Updated by jsaak (jsaak jsaak) over 4 years ago
The article is an oversimplification, I do agree. But some common mechanism to pass chunks of memory to C libs (gsl, blas, opencv, maybe cuda, and many others) would help I think. This way you could run all of the functions of these libraries on the memory region. And then get the results in rubyland.
There are c bindings for these libs, but you can not mix two libs at all (I think).
That is why a ruby core mechanism is needed.
It is quite possible, that my understanding about this topic is lacking. That is why I asked first.
Updated by mrkn (Kenta Murata) over 2 years ago
I have a similar problem. I want to share raw memory among the different C extension libraries, such as numo-narray, red-arrow, numpy.rb, and pandas.rb.

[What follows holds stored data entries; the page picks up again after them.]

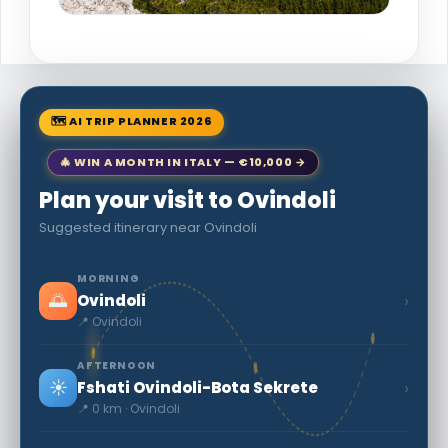
🗺 AI TRIP PLANNER 2026
🎄 WIN A MONTH IN ITALY — €10,000 →
Plan your visit to Ovindoli
Suggested itinerary near Ovindoli
MORNING
🌅
›
Ovindoli
📍 Ovindoli
AFTERNOON
☀️
›
Fshati Ovindoli-Bota Sekrete
📍 0 km · Ovindoli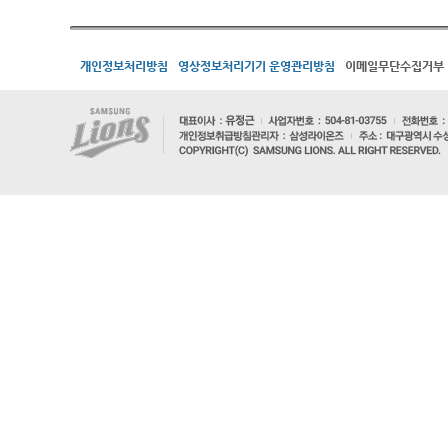
개인정보처리방침
영상정보처리기기 운영관리방침
이메일무단수집거부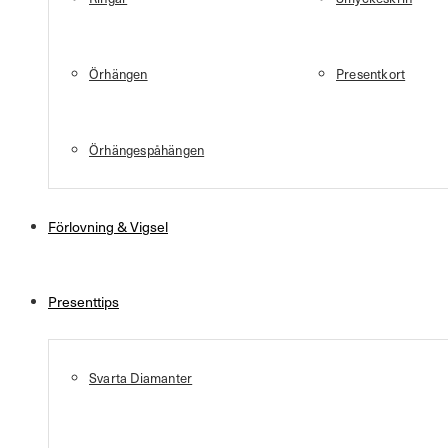
Örhängen
Presentkort
Örhängespåhängen
Förlovning & Vigsel
Presenttips
Svarta Diamanter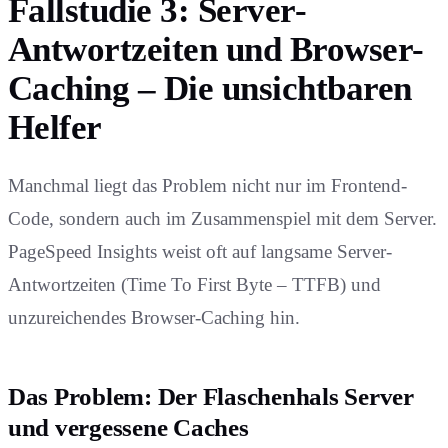
Fallstudie 3: Server-
Antwortzeiten und Browser-
Caching – Die unsichtbaren
Helfer
Manchmal liegt das Problem nicht nur im Frontend-
Code, sondern auch im Zusammenspiel mit dem Server.
PageSpeed Insights weist oft auf langsame Server-
Antwortzeiten (Time To First Byte – TTFB) und
unzureichendes Browser-Caching hin.
Das Problem: Der Flaschenhals Server
und vergessene Caches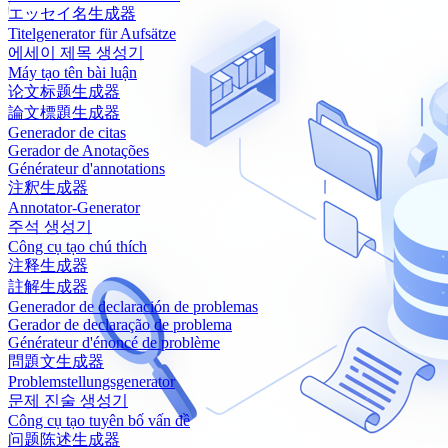
エッセイ名生成器
Titelgenerator für Aufsätze
에세이 제목 생성기
Máy tạo tên bài luận
论文标题生成器
論文標題生成器
Generador de citas
Gerador de Anotações
Générateur d'annotations
注釈生成器
Annotator-Generator
주석 생성기
Công cụ tạo chú thích
注释生成器
註解生成器
Generador de declaración de problemas
Gerador de declaração de problema
Générateur d'énoncé de problème
問題文生成器
Problemstellungsgenerator
문제 진술 생성기
Công cụ tạo tuyên bố vấn đề
问题陈述生成器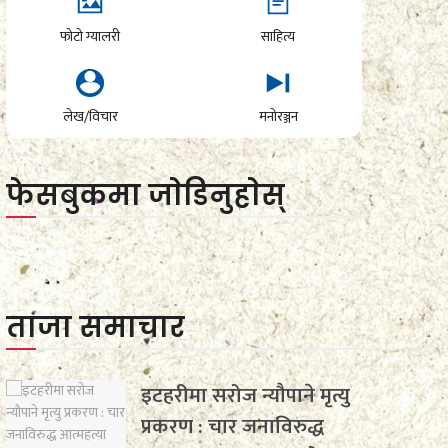
फोटो ग्यालरी
साहित्य
लेख/विचार
मनोरञ्जन
फेसबुकमा जाेडिनुहाेस्
ताजा समाचार
इटहरीमा सरोज न्यौपाने मृत्यु
प्रकरण : चार जनाविरुद्ध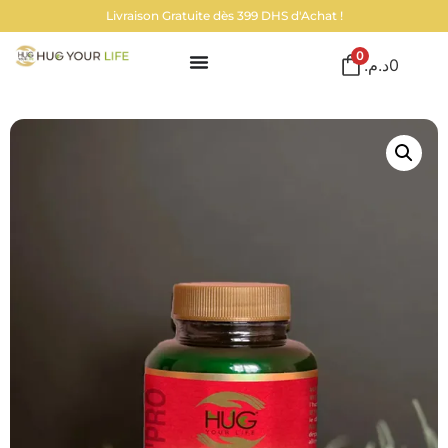
Livraison Gratuite dès 399 DHS d'Achat !
0
د.م.
0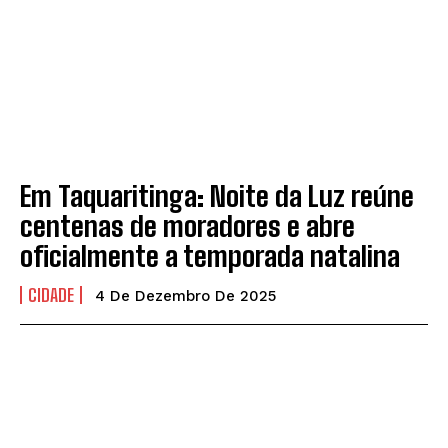
EDUCAÇÃO
EDUCAÇÃO
POLÍTICA
POLÍTICA
POLÍCIA
POLÍCIA
SAÚDE
SAÚDE
COLUNAS
COLUNAS
ARQUIVO GERAL
ARQUIVO GERAL
Em Taquaritinga: Noite da Luz reúne
CHARGE DA SEMANA
CHARGE DA SEMANA
centenas de moradores e abre
oficialmente a temporada natalina
CLIKANDO
CLIKANDO
GIRO POLÍTICO
GIRO POLÍTICO
CIDADE
4 De Dezembro De 2025
NOSSA PALAVRA
NOSSA PALAVRA
NOTE E ANOTE
NOTE E ANOTE
SOBE & DESCE
SOBE & DESCE
EMPRESA
EMPRESA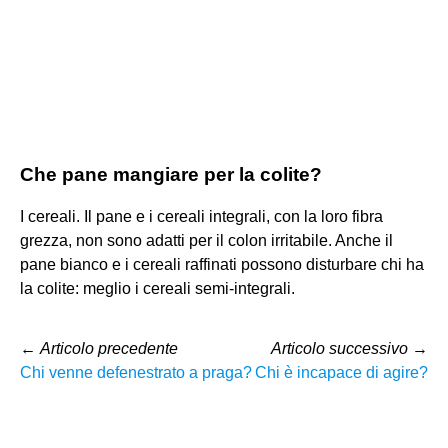
Che pane mangiare per la colite?
I cereali. Il pane e i cereali integrali, con la loro fibra
grezza, non sono adatti per il colon irritabile. Anche il
pane bianco e i cereali raffinati possono disturbare chi ha
la colite: meglio i cereali semi-integrali.
←
Articolo precedente
Articolo successivo
→
Chi venne defenestrato a praga?
Chi è incapace di agire?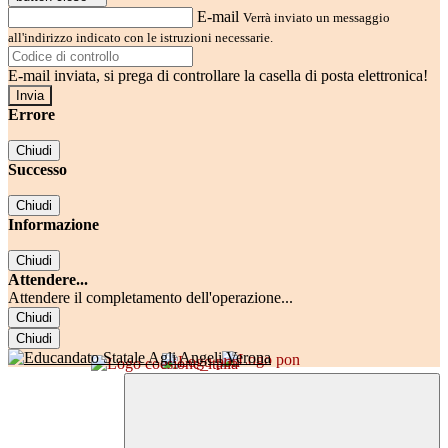
E-mail
Verrà inviato un messaggio
all'indirizzo indicato con le istruzioni necessarie.
E-mail inviata, si prega di controllare la casella di posta elettronica!
Errore
Chiudi
Successo
Chiudi
Informazione
Chiudi
Attendere...
Attendere il completamento dell'operazione...
Chiudi
Chiudi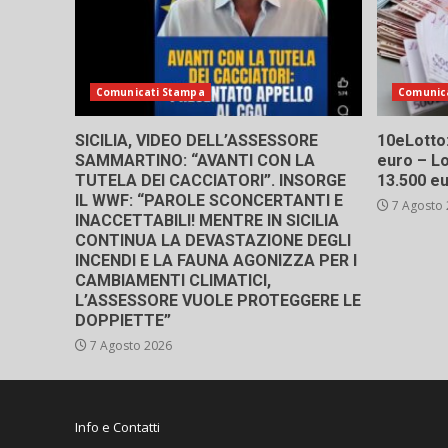
Comunicati Stampa
Comunic
SICILIA, VIDEO DELL’ASSESSORE
10eLotto: 
SAMMARTINO: “AVANTI CON LA
euro – Lo
TUTELA DEI CACCIATORI”. INSORGE
13.500 e
IL WWF: “PAROLE SCONCERTANTI E
7 Agosto
INACCETTABILI! MENTRE IN SICILIA
CONTINUA LA DEVASTAZIONE DEGLI
INCENDI E LA FAUNA AGONIZZA PER I
CAMBIAMENTI CLIMATICI,
L’ASSESSORE VUOLE PROTEGGERE LE
DOPPIETTE”
7 Agosto 2026
Info e Contatti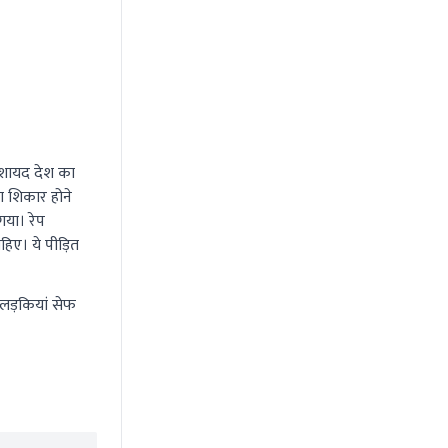
ड शायद देश का
ा शिकार होने
गया। रेप
हिए। ये पीड़ित
 लड़कियां सेफ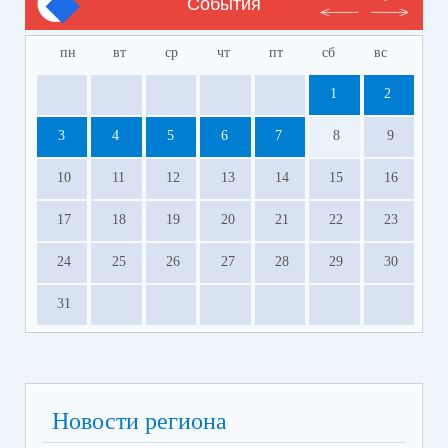
События
пн
вт
ср
чт
пт
сб
вс
1
2
3
4
5
6
7
8
9
10
11
12
13
14
15
16
17
18
19
20
21
22
23
24
25
26
27
28
29
30
31
Новости региона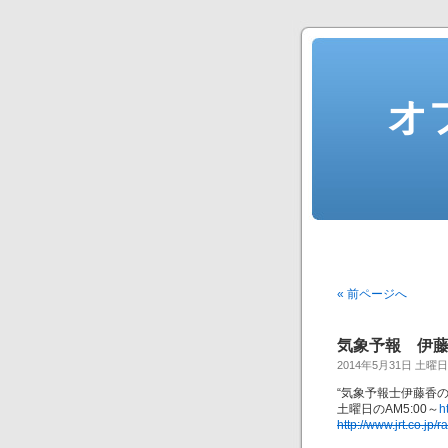
オ
« 前ページへ
気象予報 伊藤
2014年5月31日 土曜日
“気象予報士伊藤香の
土曜日のAM5:00～
h
http://www.jrt.co.jp/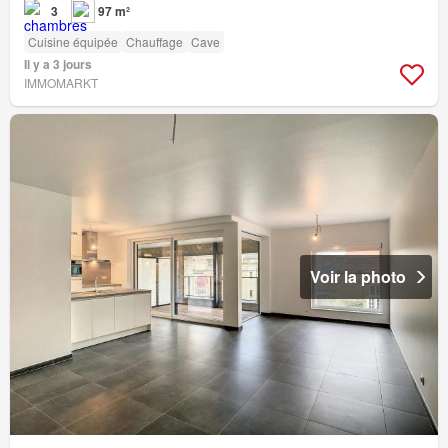
3
97 m²
Cuisine équipée
Chauffage
Cave
Il y a 3 jours
IMMOMARKT
Voir la photo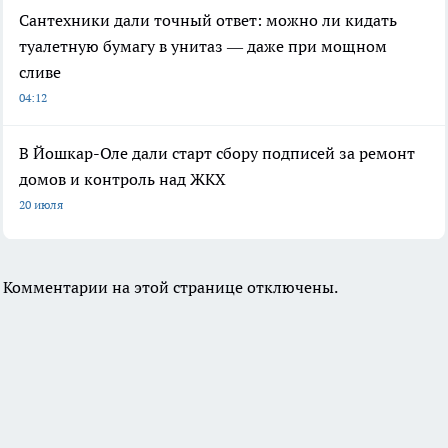
Сантехники дали точный ответ: можно ли кидать
туалетную бумагу в унитаз — даже при мощном
сливе
04:12
В Йошкар-Оле дали старт сбору подписей за ремонт
домов и контроль над ЖКХ
20 июля
Комментарии на этой странице отключены.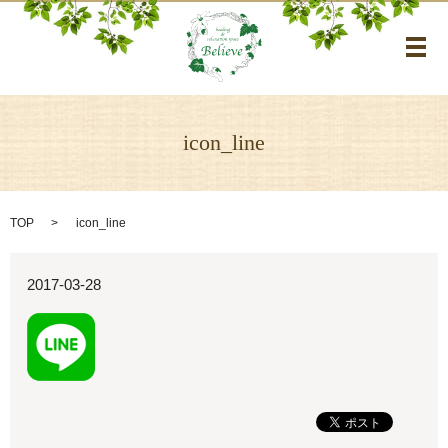
メ
icon_line
TOP
icon_line
2017-03-28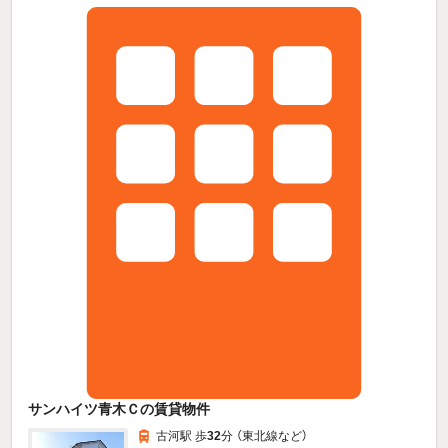
サンハイツ青木Ｃの賃貸物件
古河駅 歩
32
分 （東北線
など
）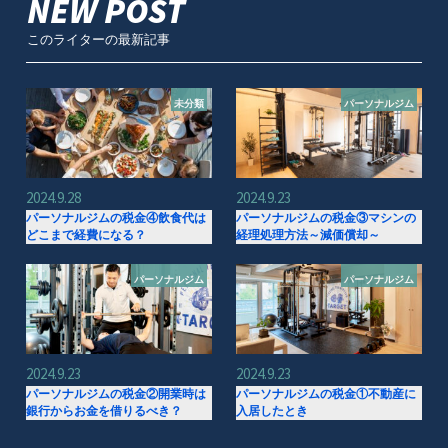
NEW POST
このライターの最新記事
未分類
パーソナルジム
2024.9.28
2024.9.23
パーソナルジムの税金④飲食代は
パーソナルジムの税金③マシンの
どこまで経費になる？
経理処理方法～減価償却～
パーソナルジム
パーソナルジム
2024.9.23
2024.9.23
パーソナルジムの税金②開業時は
パーソナルジムの税金①不動産に
銀行からお金を借りるべき？
入居したとき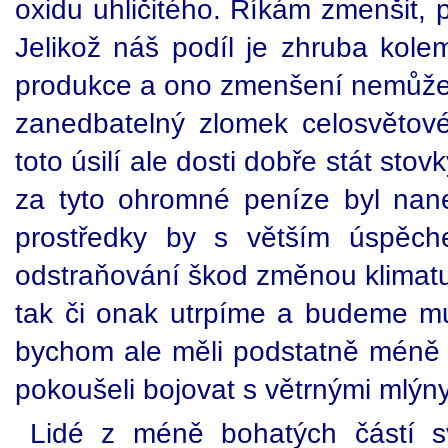
oxidu uhličitého. Říkám zmenšit, p
Jelikož náš podíl je zhruba kole
produkce a ono zmenšení nemůže b
zanedbatelný zlomek celosvětov
toto úsilí ale dosti dobře stát sto
za tyto ohromné peníze byl nanej
prostředky by s větším úspěch
odstraňování škod změnou klimatu
tak či onak utrpíme a budeme m
bychom ale měli podstatně méně
pokoušeli bojovat s větrnými mlýny
Lidé z méně bohatých částí sv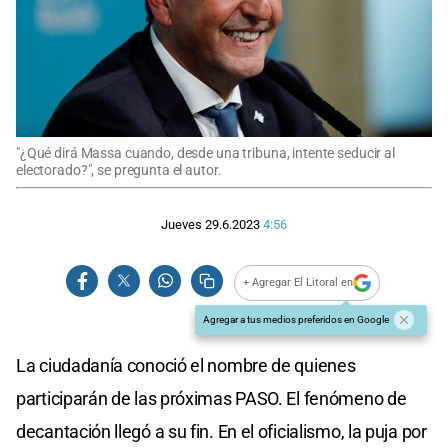
"¿Qué dirá Massa cuando, desde una tribuna, intente seducir al
electorado?", se pregunta el autor.
Jueves 29.6.2023
4:56
+ Agregar El Litoral en
Agregar a tus medios preferidos en Google
La ciudadanía conoció el nombre de quienes
participarán de las próximas PASO. El fenómeno de
decantación llegó a su fin. En el oficialismo, la puja por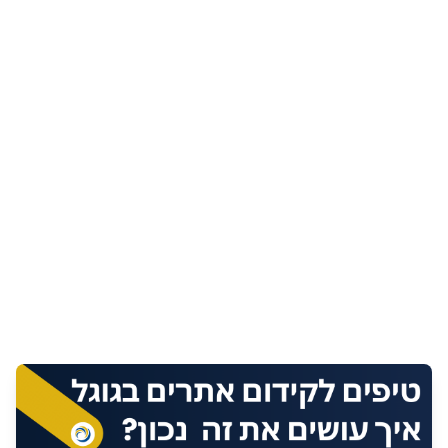
טיפים לקידום אתרים בגוגל
- איך עושים את זה נכון
30 ביולי 2025
•
4
דקות קריאה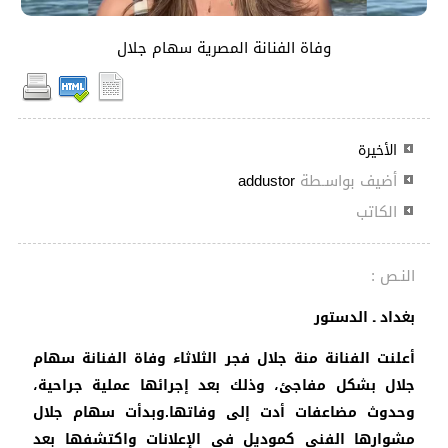
وفاة الفنانة المصرية سهام جلال
الأخيرة
أضيف بواسـطة
addustor
الكاتب
النـص :
بغداد ـ الدستور
أعلنت الفنانة منة جلال فجر الثلاثاء وفاة الفنانة سهام
جلال بشكل مفاجئ، وذلك بعد إجرائها عملية جراحية،
وحدوث مضاعفات أدت إلى وفاتها.وبدأت سهام جلال
مشوارها الفني كموديل في الإعلانات واكتشفها بعد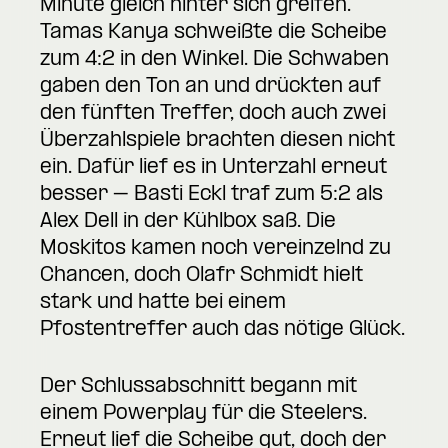
Minute gleich hinter sich greifen.
Tamas Kanya schweißte die Scheibe
zum 4:2 in den Winkel. Die Schwaben
gaben den Ton an und drückten auf
den fünften Treffer, doch auch zwei
Überzahlspiele brachten diesen nicht
ein. Dafür lief es in Unterzahl erneut
besser – Basti Eckl traf zum 5:2 als
Alex Dell in der Kühlbox saß. Die
Moskitos kamen noch vereinzelnd zu
Chancen, doch Olafr Schmidt hielt
stark und hatte bei einem
Pfostentreffer auch das nötige Glück.
Der Schlussabschnitt begann mit
einem Powerplay für die Steelers.
Erneut lief die Scheibe gut, doch der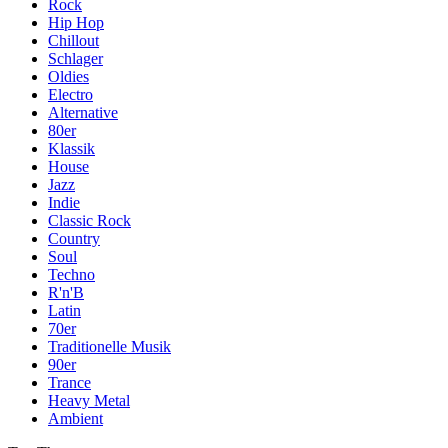
Rock
Hip Hop
Chillout
Schlager
Oldies
Electro
Alternative
80er
Klassik
House
Jazz
Indie
Classic Rock
Country
Soul
Techno
R'n'B
Latin
70er
Traditionelle Musik
90er
Trance
Heavy Metal
Ambient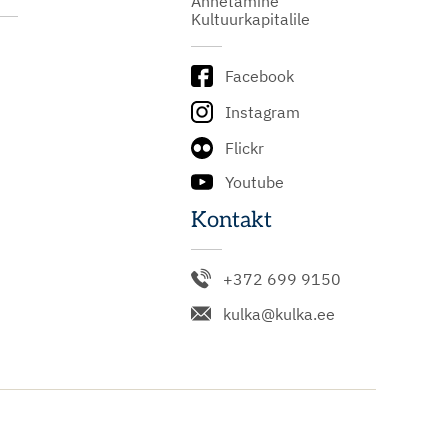
Annetamine
Kultuurkapitalile
Facebook
Instagram
Flickr
Youtube
Kontakt
+372 699 9150
kulka@kulka.ee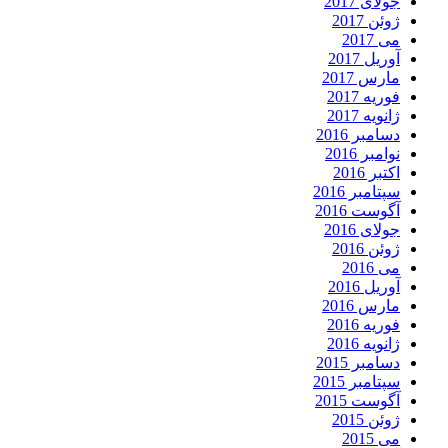
جولای 2017
ژوئن 2017
می 2017
آوریل 2017
مارس 2017
فوریه 2017
ژانویه 2017
دسامبر 2016
نوامبر 2016
اکتبر 2016
سپتامبر 2016
آگوست 2016
جولای 2016
ژوئن 2016
می 2016
آوریل 2016
مارس 2016
فوریه 2016
ژانویه 2016
دسامبر 2015
سپتامبر 2015
آگوست 2015
ژوئن 2015
می 2015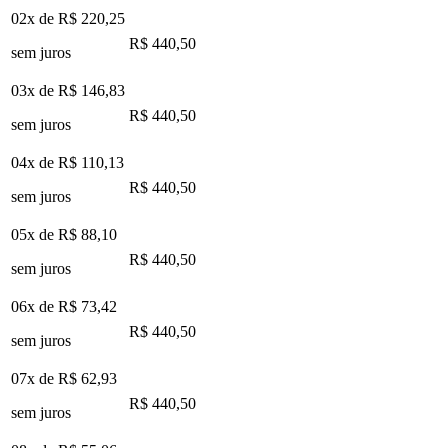
02x de
R$ 220,25
R$ 440,50
sem juros
03x de
R$ 146,83
R$ 440,50
sem juros
04x de
R$ 110,13
R$ 440,50
sem juros
05x de
R$ 88,10
R$ 440,50
sem juros
06x de
R$ 73,42
R$ 440,50
sem juros
07x de
R$ 62,93
R$ 440,50
sem juros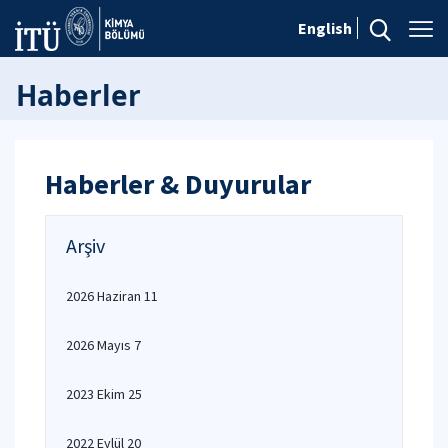
English
Haberler
Haberler & Duyurular
Arşiv
2026 Haziran 11
2026 Mayıs 7
2023 Ekim 25
2022 Eylül 20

I intended to implement PEP-3118 like feature in Fiddle (See ruby/fiddle#17 and ruby/fiddle#18), but it has not been done, yet. This feature is just related to C extension library layer, so Fiddle should be a suitable place to implement it. But it could not be done because we encountered the difficult issue: referring symbols in a C extension library from the other C extension library.
We need to introduce functions like
PyObject_GetBuffer for realizing buffer protocol. If we introduce
rb_fiddle_get_buffer in fiddle.so, there is no portable and legal way to refer them from the other C extension libraries.
There are two ways to avoid this issue.
- Introducing libruby-fiddle.so in Fiddle. This provides functions for C extension libraries. It is installed in the directory where libruby.so is located.
- Implement buffer protocol features in Ruby's core.
I guess the former way is very difficult because we let
gem install put
libruby-fiddle.so in the appropriate place. So it is better to provide buffer protocol in Ruby's core if possible.